### What this task involves
From the entries below, count every line that contains the word "anchor". Please give the number and nothing else.
------------
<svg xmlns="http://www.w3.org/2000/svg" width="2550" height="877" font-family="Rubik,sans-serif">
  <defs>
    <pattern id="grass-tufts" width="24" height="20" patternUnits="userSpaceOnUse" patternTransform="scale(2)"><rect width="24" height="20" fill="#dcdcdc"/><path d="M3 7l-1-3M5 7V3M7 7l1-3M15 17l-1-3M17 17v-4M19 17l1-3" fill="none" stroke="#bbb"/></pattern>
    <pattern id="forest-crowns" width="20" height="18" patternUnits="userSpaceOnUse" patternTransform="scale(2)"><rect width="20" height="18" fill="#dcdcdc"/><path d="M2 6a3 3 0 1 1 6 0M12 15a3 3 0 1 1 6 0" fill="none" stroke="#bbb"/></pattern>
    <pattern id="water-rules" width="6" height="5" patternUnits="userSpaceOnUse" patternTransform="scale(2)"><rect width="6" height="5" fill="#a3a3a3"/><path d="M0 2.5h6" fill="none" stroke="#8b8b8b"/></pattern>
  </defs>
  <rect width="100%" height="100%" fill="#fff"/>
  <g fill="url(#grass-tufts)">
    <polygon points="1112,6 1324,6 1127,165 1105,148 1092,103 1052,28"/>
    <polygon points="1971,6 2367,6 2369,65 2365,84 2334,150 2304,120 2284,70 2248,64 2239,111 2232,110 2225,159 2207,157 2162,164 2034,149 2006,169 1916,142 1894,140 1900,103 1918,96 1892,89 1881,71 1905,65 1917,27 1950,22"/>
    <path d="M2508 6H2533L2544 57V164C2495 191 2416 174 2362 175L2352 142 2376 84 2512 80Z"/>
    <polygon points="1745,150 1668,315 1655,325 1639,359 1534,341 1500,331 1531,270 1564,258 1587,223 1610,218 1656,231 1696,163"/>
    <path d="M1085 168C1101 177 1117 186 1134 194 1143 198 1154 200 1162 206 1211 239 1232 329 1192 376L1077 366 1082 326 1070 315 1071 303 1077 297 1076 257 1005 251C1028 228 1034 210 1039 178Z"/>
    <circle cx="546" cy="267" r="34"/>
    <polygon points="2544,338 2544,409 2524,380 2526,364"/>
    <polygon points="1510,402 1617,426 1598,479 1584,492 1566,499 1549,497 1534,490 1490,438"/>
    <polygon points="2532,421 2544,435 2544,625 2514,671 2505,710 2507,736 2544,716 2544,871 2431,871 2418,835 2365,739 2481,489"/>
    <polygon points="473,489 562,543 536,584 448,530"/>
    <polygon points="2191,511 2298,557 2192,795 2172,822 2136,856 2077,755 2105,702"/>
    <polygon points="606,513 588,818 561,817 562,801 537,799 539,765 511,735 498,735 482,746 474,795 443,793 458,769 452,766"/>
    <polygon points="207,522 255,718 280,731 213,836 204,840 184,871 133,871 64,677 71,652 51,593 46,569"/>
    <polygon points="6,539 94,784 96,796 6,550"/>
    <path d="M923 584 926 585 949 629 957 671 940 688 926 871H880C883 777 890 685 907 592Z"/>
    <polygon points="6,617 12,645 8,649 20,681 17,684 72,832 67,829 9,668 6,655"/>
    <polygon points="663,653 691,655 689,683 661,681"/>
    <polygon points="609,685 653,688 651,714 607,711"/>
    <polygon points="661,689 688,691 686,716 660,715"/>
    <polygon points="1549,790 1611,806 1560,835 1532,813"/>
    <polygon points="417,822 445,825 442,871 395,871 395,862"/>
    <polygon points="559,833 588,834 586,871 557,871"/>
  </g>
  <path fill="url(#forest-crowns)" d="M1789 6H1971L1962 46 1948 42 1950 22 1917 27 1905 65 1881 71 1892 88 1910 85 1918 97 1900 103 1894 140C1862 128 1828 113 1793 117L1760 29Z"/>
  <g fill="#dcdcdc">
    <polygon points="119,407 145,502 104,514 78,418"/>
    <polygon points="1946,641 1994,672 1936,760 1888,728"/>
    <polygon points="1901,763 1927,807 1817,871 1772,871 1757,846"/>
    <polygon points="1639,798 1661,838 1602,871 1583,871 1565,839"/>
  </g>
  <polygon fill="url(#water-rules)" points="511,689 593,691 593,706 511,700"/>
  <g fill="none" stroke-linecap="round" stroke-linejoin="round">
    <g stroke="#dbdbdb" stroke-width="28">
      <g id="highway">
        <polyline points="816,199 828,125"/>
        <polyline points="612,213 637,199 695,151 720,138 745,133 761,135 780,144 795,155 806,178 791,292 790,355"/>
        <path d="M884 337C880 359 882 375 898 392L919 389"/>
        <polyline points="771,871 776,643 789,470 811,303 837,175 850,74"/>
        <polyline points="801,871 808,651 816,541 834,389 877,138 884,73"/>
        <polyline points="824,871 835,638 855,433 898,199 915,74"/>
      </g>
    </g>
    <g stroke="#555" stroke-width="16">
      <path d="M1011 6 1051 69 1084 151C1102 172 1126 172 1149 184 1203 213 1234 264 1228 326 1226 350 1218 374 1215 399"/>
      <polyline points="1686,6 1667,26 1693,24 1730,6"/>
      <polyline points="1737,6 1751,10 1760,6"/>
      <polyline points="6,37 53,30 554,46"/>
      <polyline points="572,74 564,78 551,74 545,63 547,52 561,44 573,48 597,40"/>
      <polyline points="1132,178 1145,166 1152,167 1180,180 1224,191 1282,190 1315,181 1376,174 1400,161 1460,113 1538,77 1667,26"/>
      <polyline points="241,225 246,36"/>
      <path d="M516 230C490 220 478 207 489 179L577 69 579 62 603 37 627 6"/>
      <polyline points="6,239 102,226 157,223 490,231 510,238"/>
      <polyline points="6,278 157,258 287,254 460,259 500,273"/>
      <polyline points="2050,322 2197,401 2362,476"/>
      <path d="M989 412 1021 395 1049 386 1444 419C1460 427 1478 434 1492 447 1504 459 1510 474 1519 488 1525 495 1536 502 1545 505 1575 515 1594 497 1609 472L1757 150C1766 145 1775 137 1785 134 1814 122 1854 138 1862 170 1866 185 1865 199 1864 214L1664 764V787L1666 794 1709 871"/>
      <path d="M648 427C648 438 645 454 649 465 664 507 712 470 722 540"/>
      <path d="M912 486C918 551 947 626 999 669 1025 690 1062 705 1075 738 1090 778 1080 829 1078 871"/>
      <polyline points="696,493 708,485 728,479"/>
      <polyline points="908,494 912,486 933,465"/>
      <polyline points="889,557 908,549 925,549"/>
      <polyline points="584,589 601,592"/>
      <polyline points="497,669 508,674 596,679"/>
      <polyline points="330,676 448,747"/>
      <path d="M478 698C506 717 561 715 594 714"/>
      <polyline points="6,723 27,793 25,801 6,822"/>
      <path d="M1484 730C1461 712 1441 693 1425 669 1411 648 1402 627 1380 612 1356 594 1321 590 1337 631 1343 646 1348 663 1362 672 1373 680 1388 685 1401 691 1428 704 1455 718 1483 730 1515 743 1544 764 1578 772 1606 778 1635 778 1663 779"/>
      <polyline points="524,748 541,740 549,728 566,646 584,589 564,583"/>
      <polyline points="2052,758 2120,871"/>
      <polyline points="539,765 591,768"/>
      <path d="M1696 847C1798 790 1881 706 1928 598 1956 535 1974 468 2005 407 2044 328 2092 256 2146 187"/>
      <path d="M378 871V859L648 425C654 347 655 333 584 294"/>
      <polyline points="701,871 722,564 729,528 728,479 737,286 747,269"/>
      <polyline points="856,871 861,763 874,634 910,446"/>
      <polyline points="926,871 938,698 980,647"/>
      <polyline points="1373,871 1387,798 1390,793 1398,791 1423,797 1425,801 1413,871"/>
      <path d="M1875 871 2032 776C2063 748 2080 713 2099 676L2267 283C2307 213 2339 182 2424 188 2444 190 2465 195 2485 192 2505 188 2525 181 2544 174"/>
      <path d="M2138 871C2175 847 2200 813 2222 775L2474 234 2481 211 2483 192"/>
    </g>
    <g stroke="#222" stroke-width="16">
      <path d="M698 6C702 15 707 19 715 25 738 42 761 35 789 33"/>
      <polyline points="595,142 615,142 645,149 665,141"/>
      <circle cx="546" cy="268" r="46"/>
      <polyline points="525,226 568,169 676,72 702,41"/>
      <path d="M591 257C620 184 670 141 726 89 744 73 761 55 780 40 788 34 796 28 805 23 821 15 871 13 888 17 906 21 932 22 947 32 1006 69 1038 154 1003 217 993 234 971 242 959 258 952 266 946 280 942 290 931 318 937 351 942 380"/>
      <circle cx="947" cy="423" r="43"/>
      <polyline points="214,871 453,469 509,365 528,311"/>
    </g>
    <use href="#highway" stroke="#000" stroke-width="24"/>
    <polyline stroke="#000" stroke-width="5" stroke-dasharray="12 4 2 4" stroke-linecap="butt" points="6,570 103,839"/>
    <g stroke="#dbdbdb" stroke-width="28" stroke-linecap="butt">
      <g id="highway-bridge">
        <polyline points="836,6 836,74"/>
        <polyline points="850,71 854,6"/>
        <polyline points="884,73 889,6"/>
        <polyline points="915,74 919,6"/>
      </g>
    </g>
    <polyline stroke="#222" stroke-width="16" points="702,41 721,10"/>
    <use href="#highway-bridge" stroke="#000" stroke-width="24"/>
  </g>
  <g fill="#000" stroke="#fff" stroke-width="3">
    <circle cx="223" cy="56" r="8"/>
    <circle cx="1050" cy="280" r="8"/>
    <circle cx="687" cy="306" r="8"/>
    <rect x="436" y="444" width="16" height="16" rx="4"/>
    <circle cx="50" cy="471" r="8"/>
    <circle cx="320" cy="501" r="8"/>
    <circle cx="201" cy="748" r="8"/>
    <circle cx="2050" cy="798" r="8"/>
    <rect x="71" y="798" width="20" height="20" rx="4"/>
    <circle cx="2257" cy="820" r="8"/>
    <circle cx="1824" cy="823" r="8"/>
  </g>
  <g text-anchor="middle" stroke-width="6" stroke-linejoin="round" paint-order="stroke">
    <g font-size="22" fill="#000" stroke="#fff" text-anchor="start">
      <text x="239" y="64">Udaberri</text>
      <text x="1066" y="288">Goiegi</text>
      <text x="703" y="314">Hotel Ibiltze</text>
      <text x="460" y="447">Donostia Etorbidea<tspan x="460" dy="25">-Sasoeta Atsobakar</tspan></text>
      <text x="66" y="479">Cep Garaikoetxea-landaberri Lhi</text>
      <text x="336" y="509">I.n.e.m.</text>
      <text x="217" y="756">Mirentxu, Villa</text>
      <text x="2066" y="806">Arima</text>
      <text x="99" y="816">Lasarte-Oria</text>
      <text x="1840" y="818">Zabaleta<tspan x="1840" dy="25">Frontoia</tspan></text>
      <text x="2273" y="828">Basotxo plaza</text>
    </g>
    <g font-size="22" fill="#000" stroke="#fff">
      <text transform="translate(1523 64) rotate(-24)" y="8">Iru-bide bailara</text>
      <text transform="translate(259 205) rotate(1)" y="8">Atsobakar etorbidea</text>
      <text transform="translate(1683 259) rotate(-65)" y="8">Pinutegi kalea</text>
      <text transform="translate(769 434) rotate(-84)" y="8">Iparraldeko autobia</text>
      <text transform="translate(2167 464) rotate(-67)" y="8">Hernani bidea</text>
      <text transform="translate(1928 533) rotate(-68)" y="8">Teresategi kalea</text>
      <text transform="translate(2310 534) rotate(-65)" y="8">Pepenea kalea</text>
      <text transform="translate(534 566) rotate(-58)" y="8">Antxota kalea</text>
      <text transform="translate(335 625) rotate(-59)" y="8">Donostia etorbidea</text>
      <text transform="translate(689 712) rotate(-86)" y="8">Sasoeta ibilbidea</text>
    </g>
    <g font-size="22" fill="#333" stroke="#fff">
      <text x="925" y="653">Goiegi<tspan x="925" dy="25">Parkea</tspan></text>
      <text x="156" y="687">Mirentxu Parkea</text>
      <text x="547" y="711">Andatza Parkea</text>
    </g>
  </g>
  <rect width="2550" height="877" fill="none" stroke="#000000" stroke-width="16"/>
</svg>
------------
### Response to this exercise
2